Uno de esos hijos "postizos" que tengo –y que son muchos– me preguntó por qué algunas veces escribo con total seriedad mis críticas sociales y otras, suelto mensajes irónicos que hacen reír a mis lectores. A renglón seguido quiso saber si no me causa miedo decir lo que pienso, cuando vivo dentro de la jaula de una tiranía.
Le conté que mi manera de escribir tiene que ver con la genética y la idiosincrasia propia del cubano. "¿No has escuchado decir que los cubanos somos los únicos ciudadanos del mundo que reímos de nuestra propia desgracia?", le respondí jugando; y de inmediato agregué, parafraseando al Maestro: "La sátira es un látigo que tiene un cascabel en la punta". La ironía sarcástica despierta al lector adormecido por el tedio de largas explicaciones como si le echaran pica-pica en el catre incómodo que le han brindado para que mal repose y le estimula a sacar criterios propios.
Pero hay mucho también de genética, desde los ancestrales cromosomas de mi abuelo Leoncio López Labrada, poeta empírico y mambí de las tres guerras. Sus características conozco a través de mis padres y de algunos versos de su compañero de armas, el poeta cienfueguero Ricardo García Rodríguez de Argumedo, a quien acompañó redactando volantes patrióticos en una imprenta, allá por los últimos años del siglo XIX. Ricardito lo apodaba "Napoleón". Y cito:
"Como el gato es Napoleón,
que de goloso se pasa,
pues tiene la carne en casa
y sale a cazar ratón".
A finales de los años cuarenta del siglo pasado –contaba mi madre–, todas las mañanas insertaba en su victrola el disco del Himno Nacional y lo escuchaba de pie y en posición militar, a pesar de sus más de noventa años, como el más fiel creyente en la santidad de la Patria.

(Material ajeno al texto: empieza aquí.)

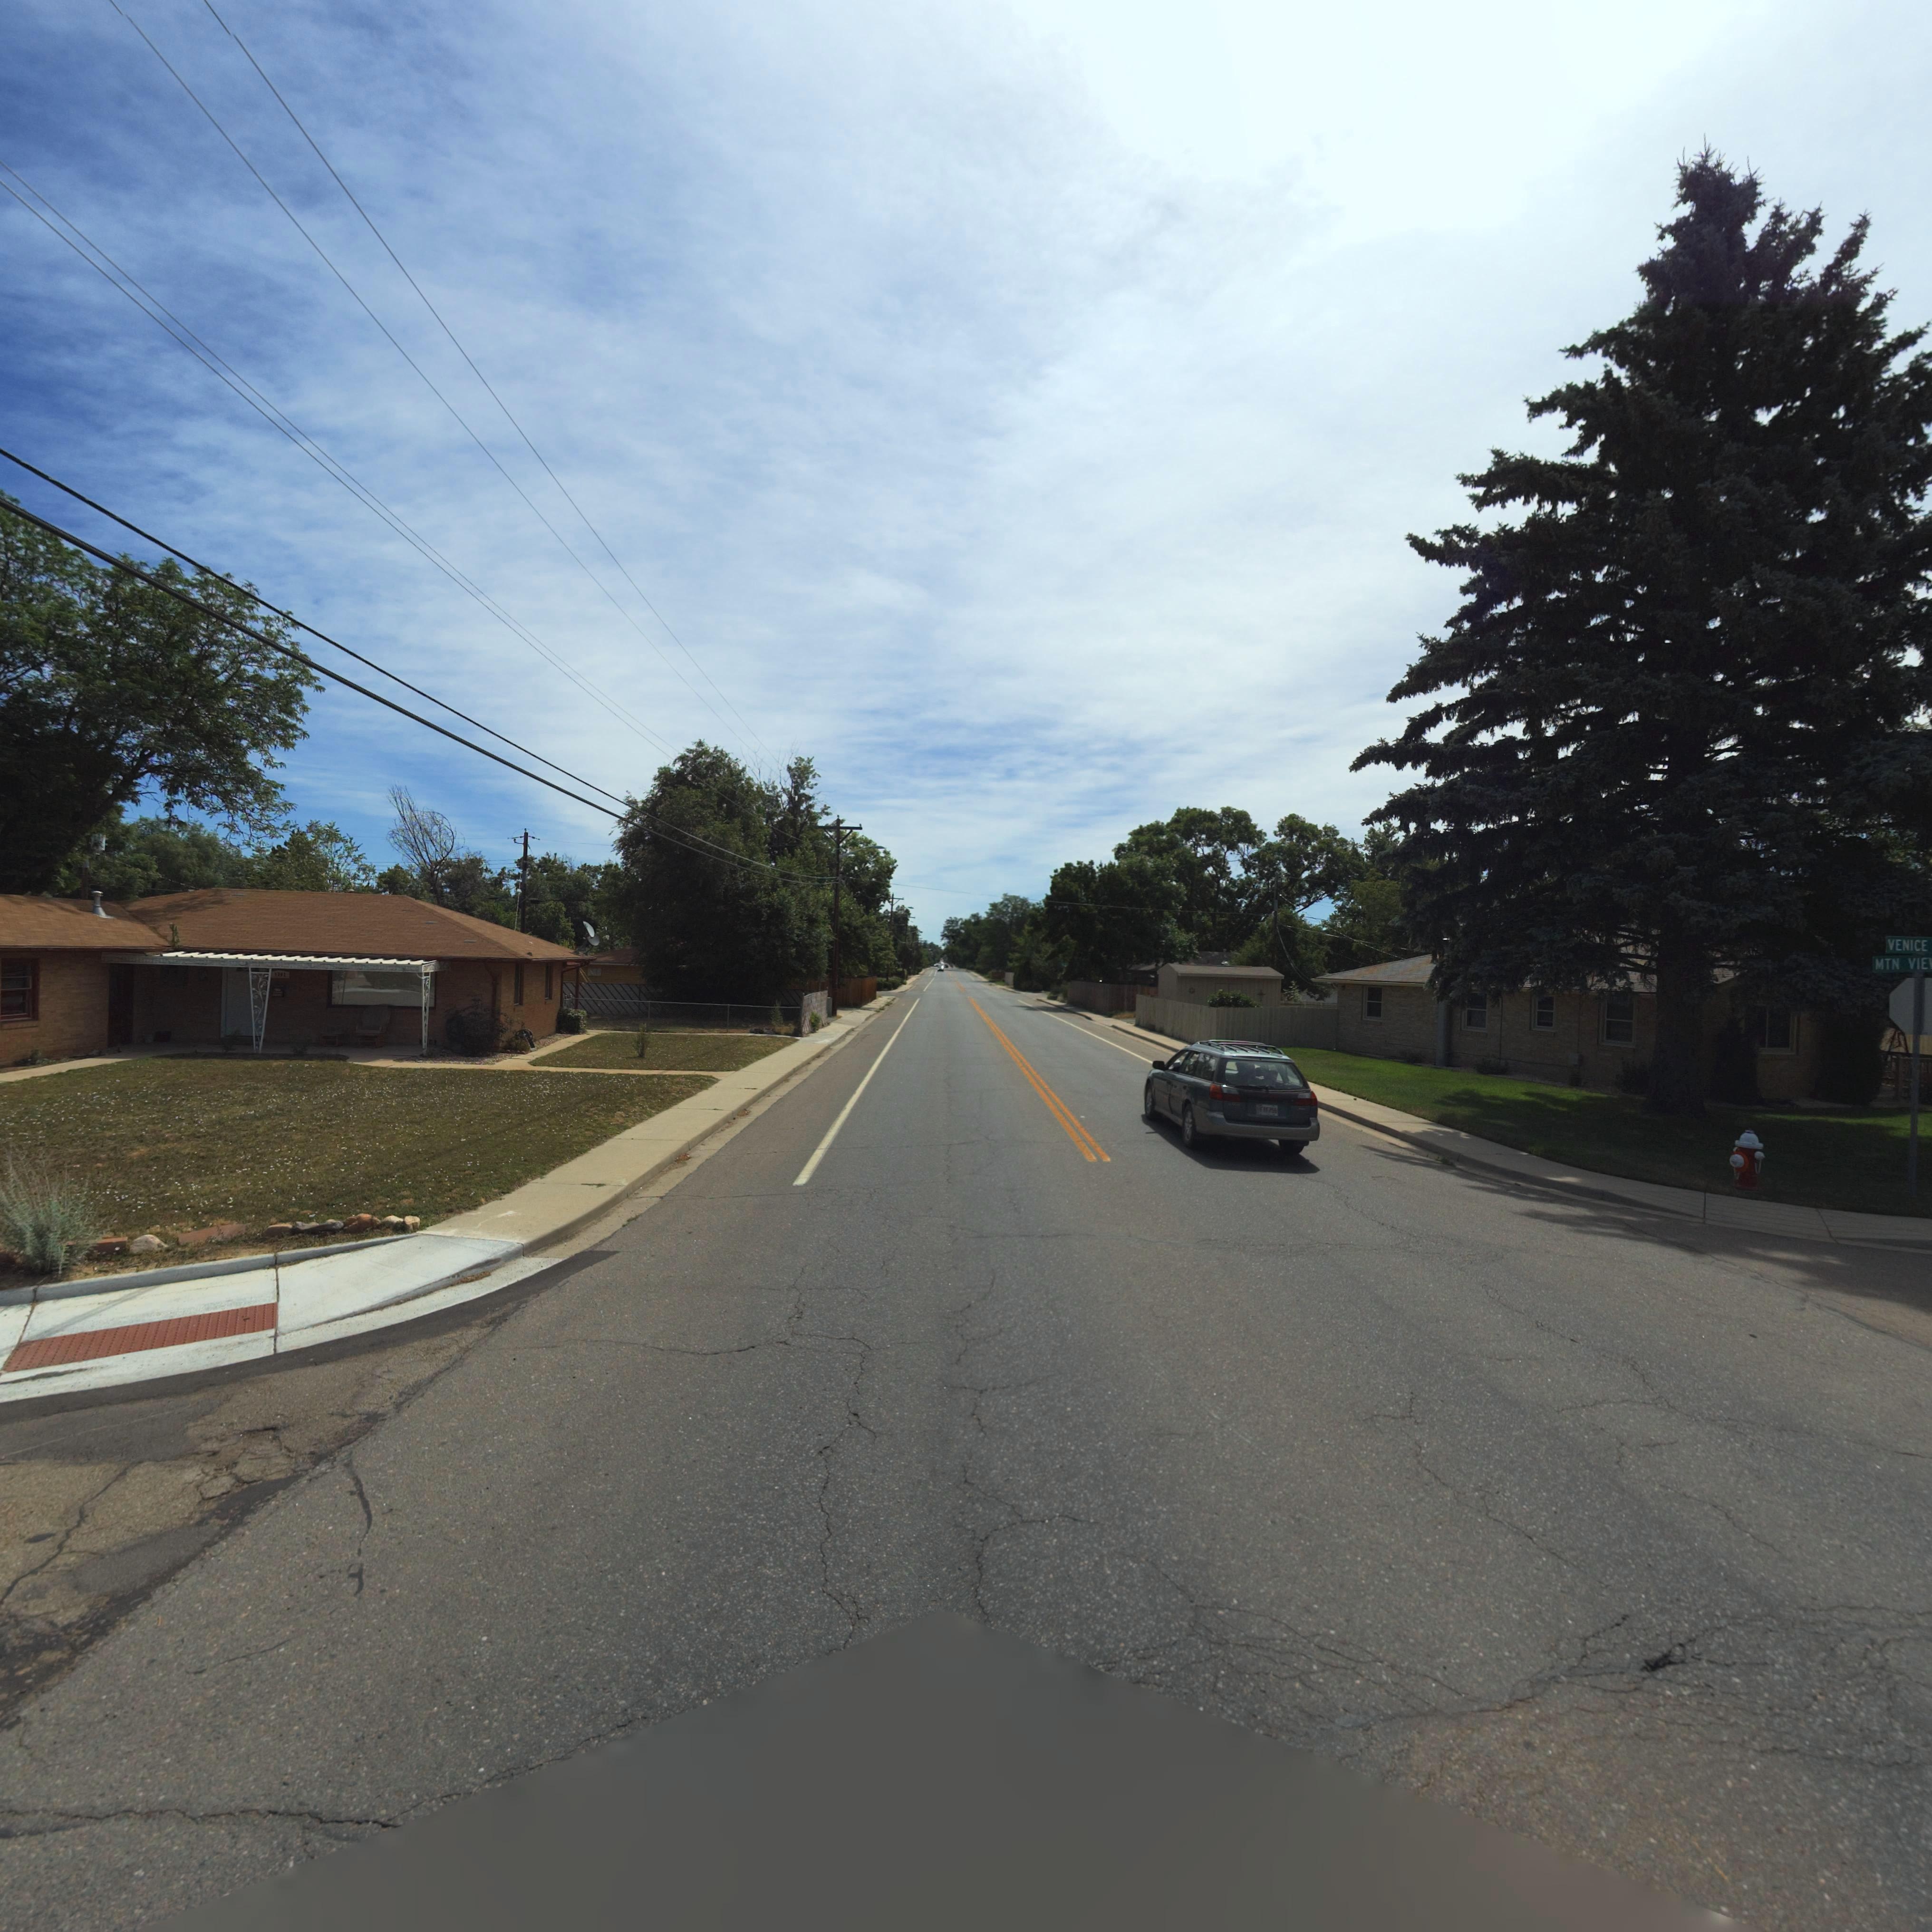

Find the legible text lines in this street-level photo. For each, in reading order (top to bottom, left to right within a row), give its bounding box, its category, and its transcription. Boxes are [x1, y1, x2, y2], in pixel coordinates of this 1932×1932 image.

[1886, 938, 1928, 952] StreetName: VENICE
[1874, 957, 1928, 970] StreetName: MTN VIE
[273, 971, 286, 977] StreetNumber: ***1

El 6 de noviembre de 1949 –para ser más preciso–, mi madre fue a verlo a su bohío conmigo en brazos. Era el día de mi segundo cumpleaños. Por supuesto, ella me lo refirió muchas veces después: me sentó en las piernas de su viejo y mi abuelo se "rajó en gritos". Mi madre y mi abuela, preocupadas, le preguntaron el por qué aquello, y él solo les respondió:
–Porque no podré ver a mi nieto grande, hecho todo un hombre.
Esa es también una deuda que debo pagar a la memoria de mi abuelo. Y es también uno de los "por qué" de no temer a decir lo que pienso.
–Y respondiendo a tu segunda pregunta –dije a mi hijo adoptivo–: el miedo es un bichito que te inoculan los tiranos como un virus; crece dentro de ti si tu espíritu está debilitado por la ignorancia, la desinformación y el acomodamiento. El miedo embiste a todos de diferentes maneras, y hay que ser valiente para lograr contenerlo. Pero donde está la verdad no cabe el miedo. Henry David Thoreau, el filósofo del que Gandhi obtuvo la teoría de la desobediencia civil, mostró una vez a sus carceleros que se es más libre detrás de rejas cuando nos expresamos sin hipocresía, que fuera de ella cuando no nos atrevemos a decir lo que pensamos. Y también dijo: "Bajo un gobierno que encarcela a alguien injustamente, el lugar que debe ocupar el justo es también la prisión"
–El miedo, en fin, hijo mío, como nos enseña Martí desde niños en La Edad de Oro, nos convierte en hipócritas y nos degrada la condición de hombre.